Что-то на мгновение вспыхнуло, как крошечный огонек. Князь отпустил ее руку, и девушка помчалась в гостиную. Великая княгиня была одна.
— Долго же вы проговорили, дитя мое! — сказала она. — Господин Строенский устал, и я отослала его спать. Он не очень крепкий человек и допоздна работает над оперой, которую, как только она будет закончена, я намерена послать в Париж.
Алида чувствовала, что великая княгиня просто пытается выйти из неловкого положения.
— Идемте же, дитя, — обратилась она к Алиде, прежде чем девушка и князь могли что-либо сказать, — пора спать. В конце концов, завтра я даю бал.
Алида собралась было сказать, что она не сможет появиться на балу, но опомнилась: ведь великая княгиня могла подумать, что она просит дать ей платье.
— Это очень заманчиво, сударыня, — неопределенно ответила она.
В круглом зале их уже ждали санки. Князь помог великой княгине устроиться в них и повернулся к Алиде, но та уже восседала на атласных подушках.
— Спокойной ночи, Владимир! Я рада, что тебе понравилась музыка господина Строенского.
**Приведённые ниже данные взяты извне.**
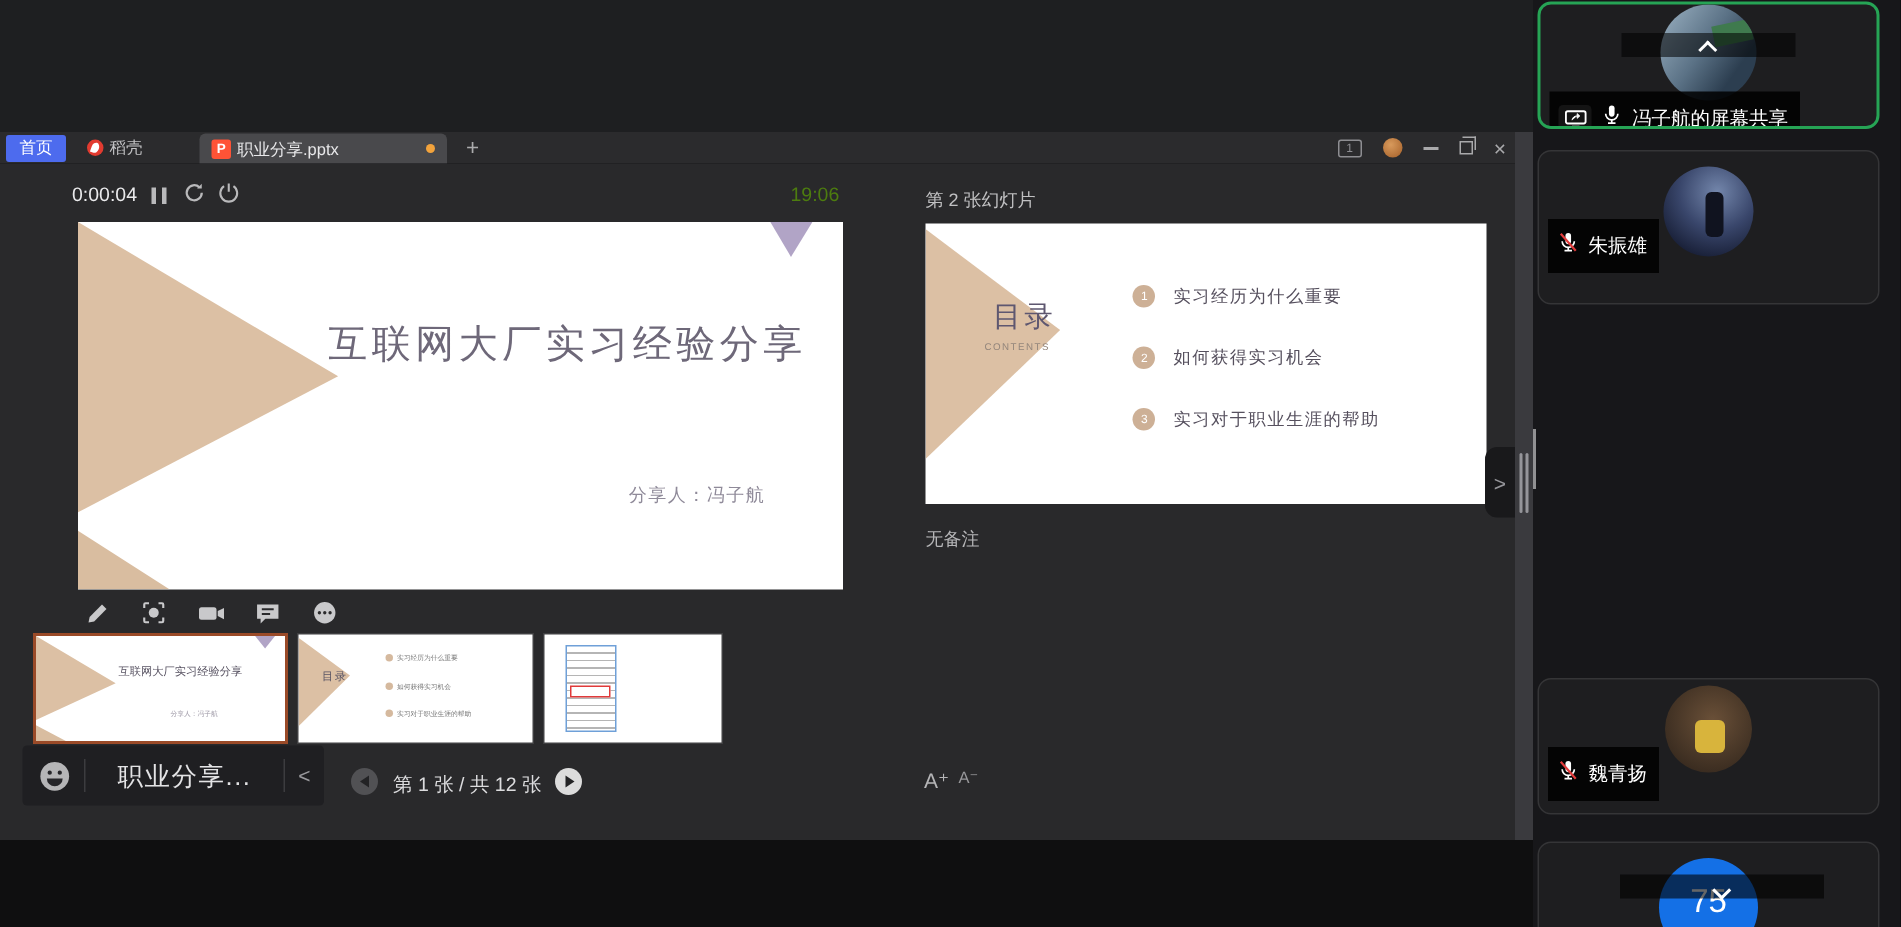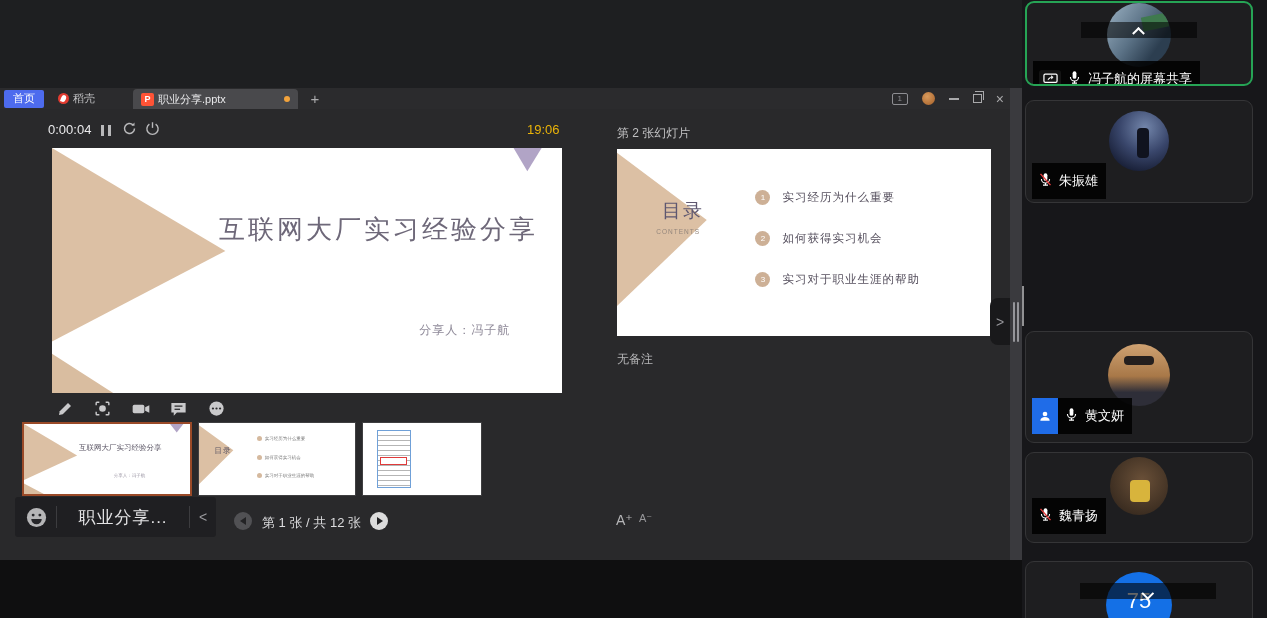"19:06" .clock { color: #eab308 -> #4d7c0f }
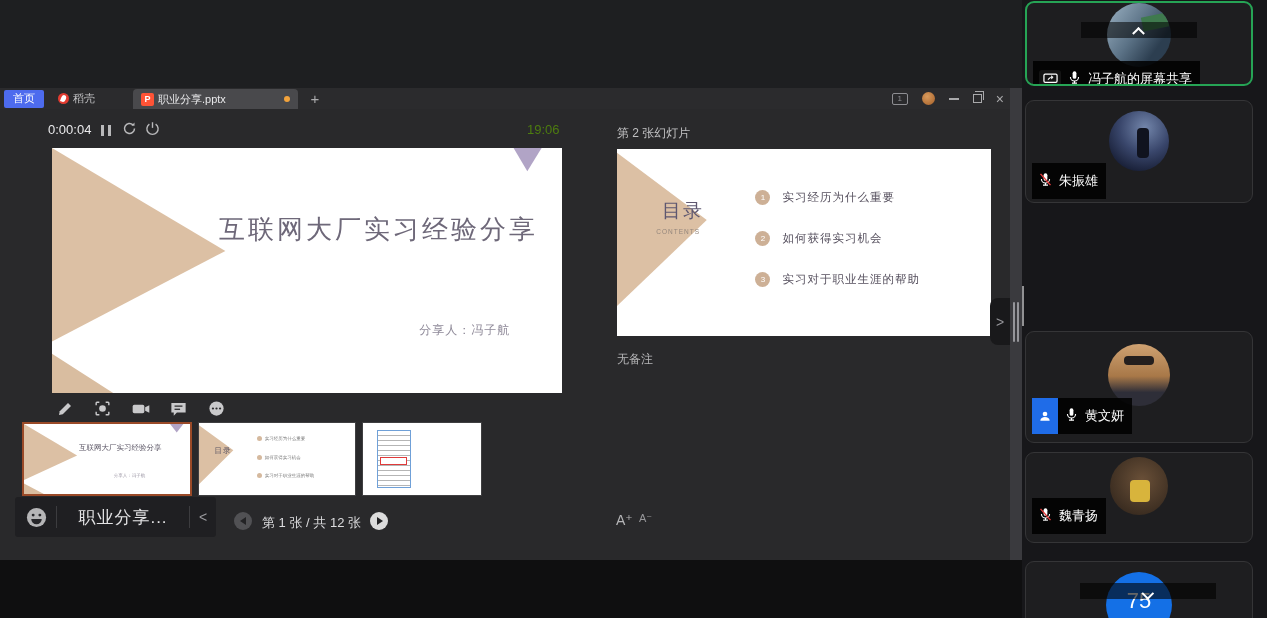"朱振雄" .lab2 { bottom: 3px -> 20px }
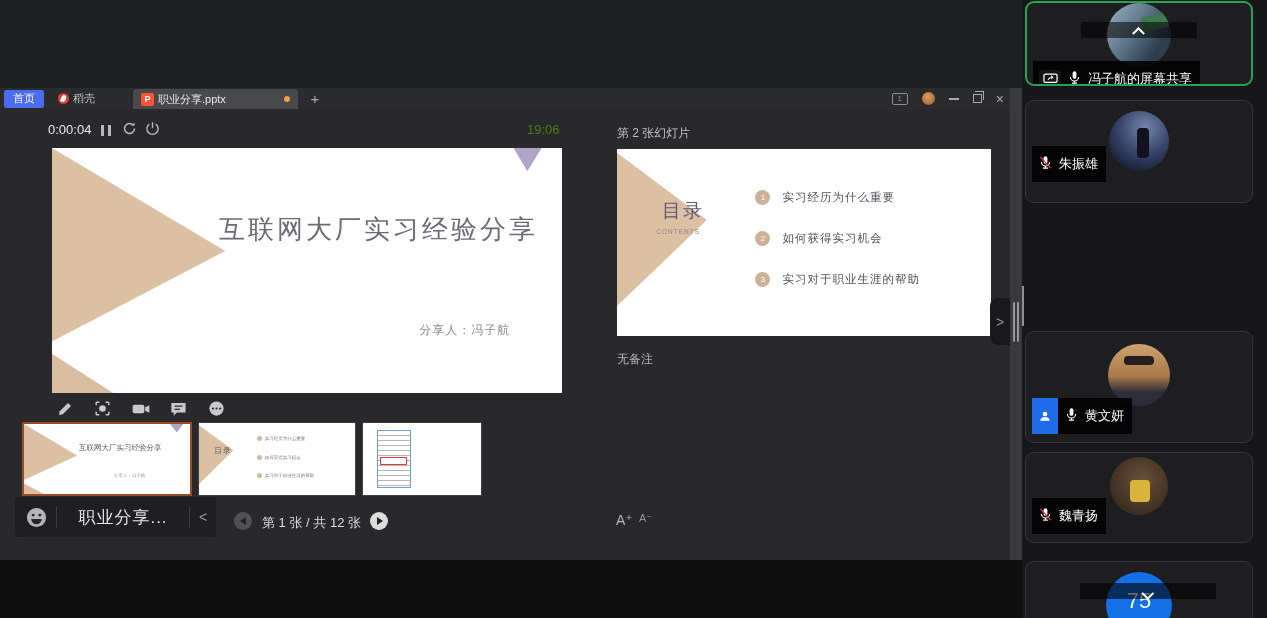"黄文妍" div.ptile { html: <div> <div></div> <div> <div> <svg> <circle></circle> <path></path> </svg> </div> <div> <span> <svg> <use></use> </svg> </span> <span>黄文妍</span> </div> </div> </div> -> none }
— Лучшего я и не мог ожидать! Надеюсь, нам удастся убедить его сыграть еще раз.
— Не сомневаюсь!
Лакеи толкнули санки и вывезли их в коридор.
Алиде хотелось оглянуться и бросить на князя последний взгляд, но она заставила себя смотреть только вперед, хотя все ее мысли были о нем.
Она удивлялась, что могла даже ненадолго усомниться в его доброте и понимании. В его лице было что-то внушающее доверие, а по выражению глаз она должна была с самого начала понять, что он неспособен на жестокость и совершенно не похож на графа Ивана и его отца. Алида содрогнулась при мысли о тирании генерала в Кадетском корпусе и преследовании графом Иваном господина Таченского.
«Я должна вспомнить, как он выглядит, я должна спасти его!» — твердо решила она, но все же боялась не узнать его лица.
Она вспоминала его слова, когда он с болью рассказывал о еврейских детях и с неожиданной нежностью говорил о матери.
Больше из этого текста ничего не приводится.